* Instruction
In the material below, the lines to reproduce exactly are the one containing "créer des sondages. Saisis" and all lines after it through the last.

* Task inputs
[Start of section]

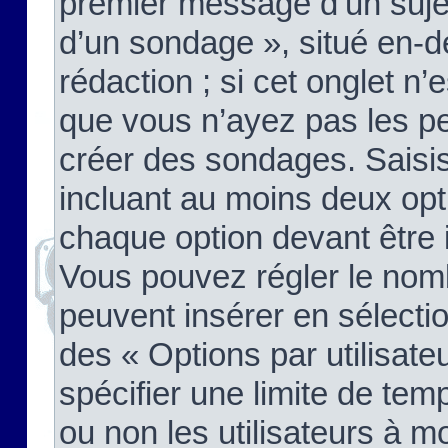
premier message d’un sujet,
d’un sondage », situé en-d
rédaction ; si cet onglet n’
que vous n’ayez pas les pe
créer des sondages. Saisis
incluant au moins deux op
chaque option devant être 
Vous pouvez régler le nomb
peuvent insérer en sélectio
des « Options par utilisat
spécifier une limite de temp
ou non les utilisateurs à mo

[End of section]

* Finished task
créer des sondages. Saisis
incluant au moins deux op
chaque option devant être 
Vous pouvez régler le nomb
peuvent insérer en sélectio
des « Options par utilisat
spécifier une limite de temp
ou non les utilisateurs à mo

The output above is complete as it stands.